Given records:

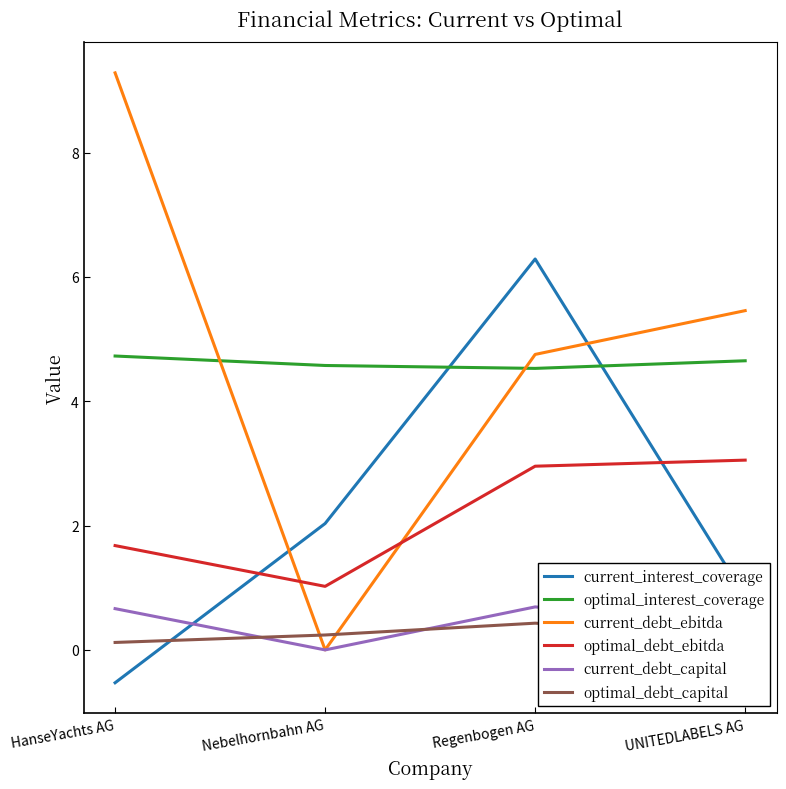

True or false: current_debt_capital and optimal_debt_ebitda cross at least once.

False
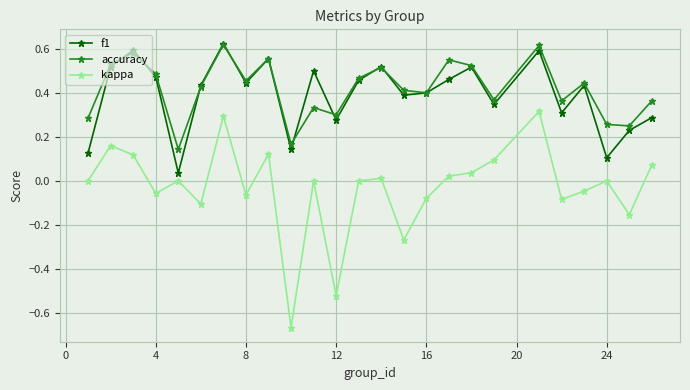

True or false: kappa and accuracy cross at least once.

False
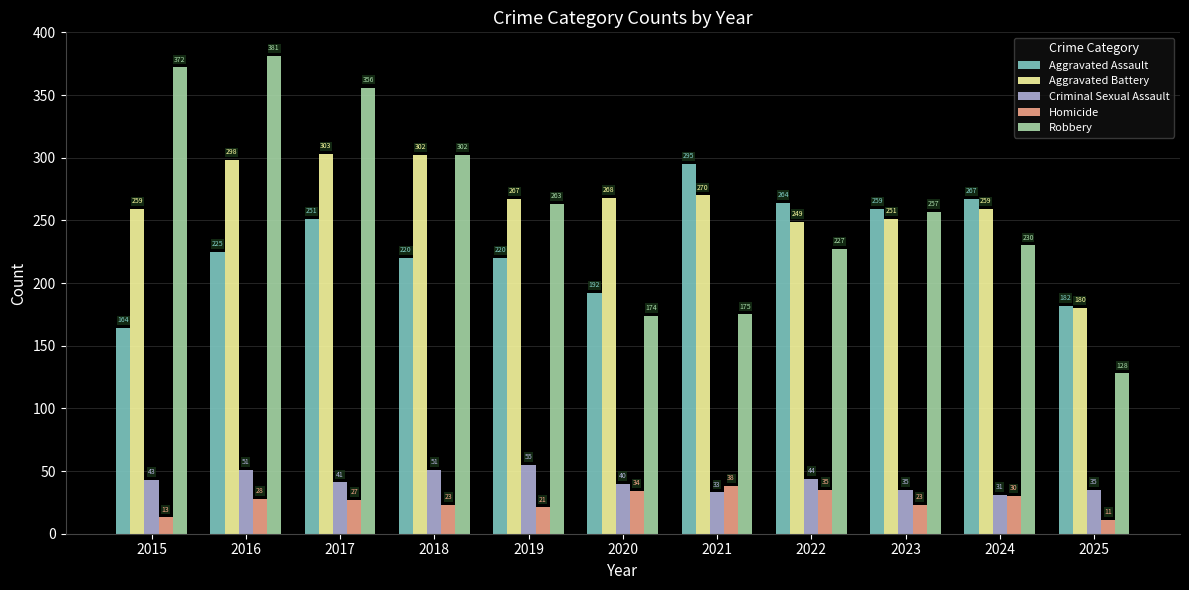

Does the chart contain stacked bars?

No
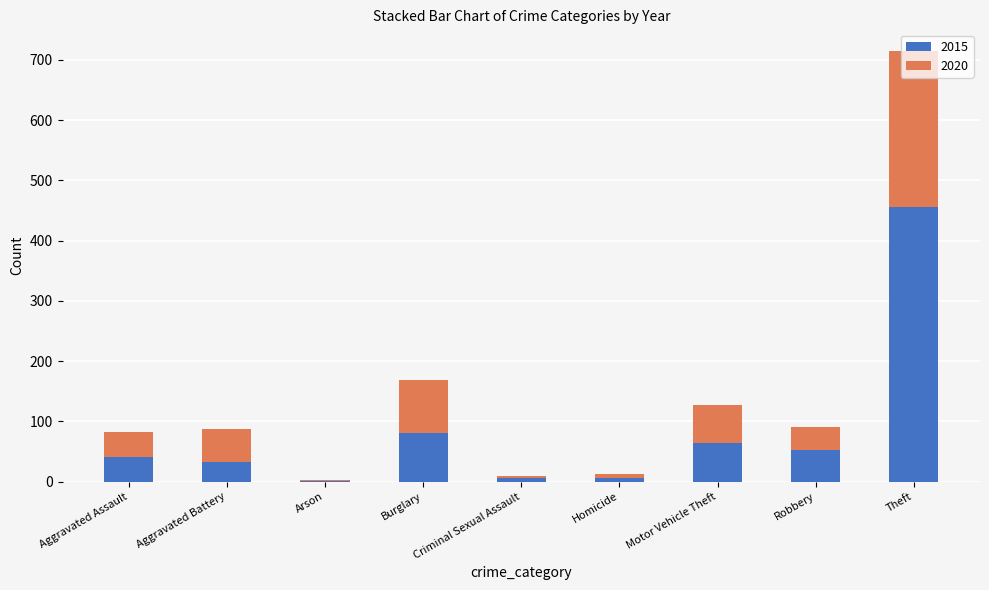

What is the sum of all 2015 values?

740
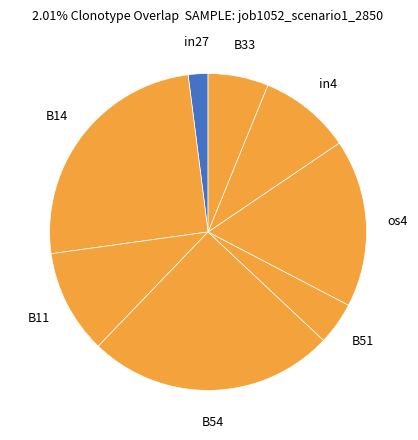

Does in4 represent more than half of the total?

No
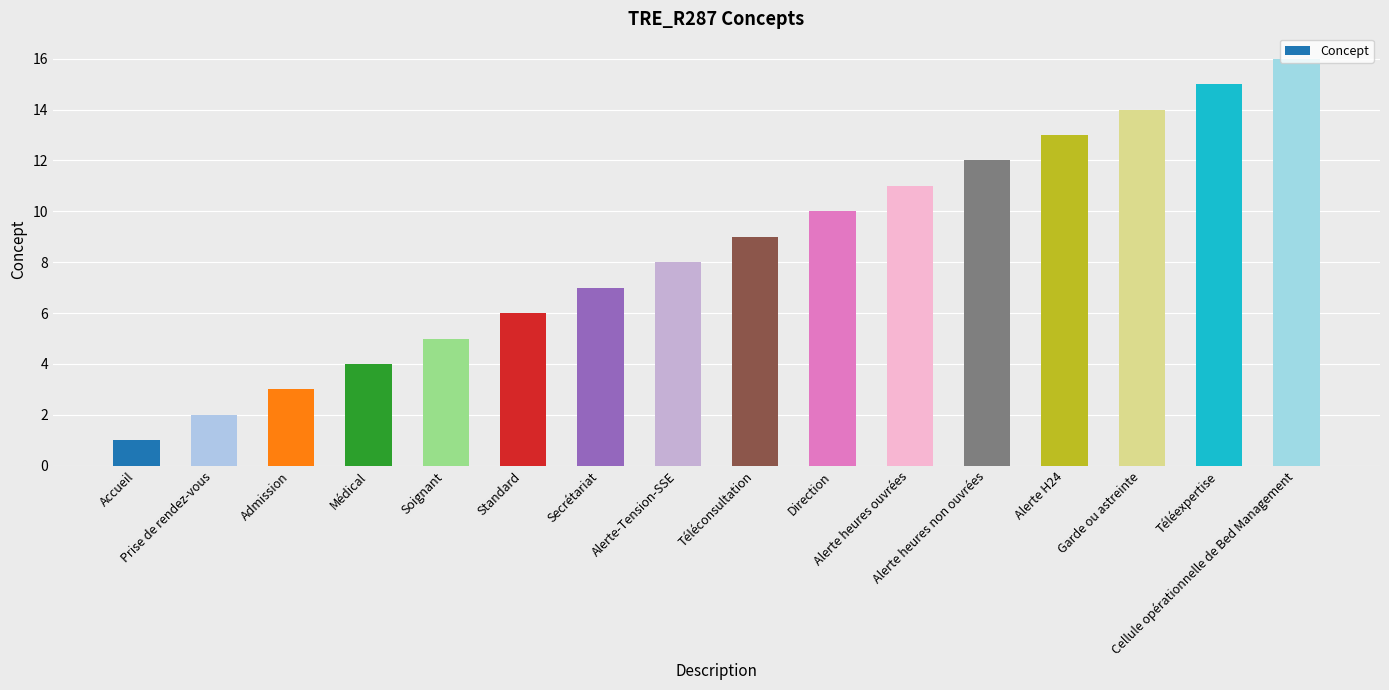

What is the change in value from Alerte-Tension-SSE to Direction?

+2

Task prompt: Can you write out all of the items above word for word, leaving out the pictures?

The answer:
True or false: current_debt_capital and optimal_debt_ebitda cross at least once.

False

True or false: kappa and accuracy cross at least once.

False

Does the chart contain stacked bars?

No

What is the sum of all 2015 values?

740

Does in4 represent more than half of the total?

No

What is the change in value from Alerte-Tension-SSE to Direction?

+2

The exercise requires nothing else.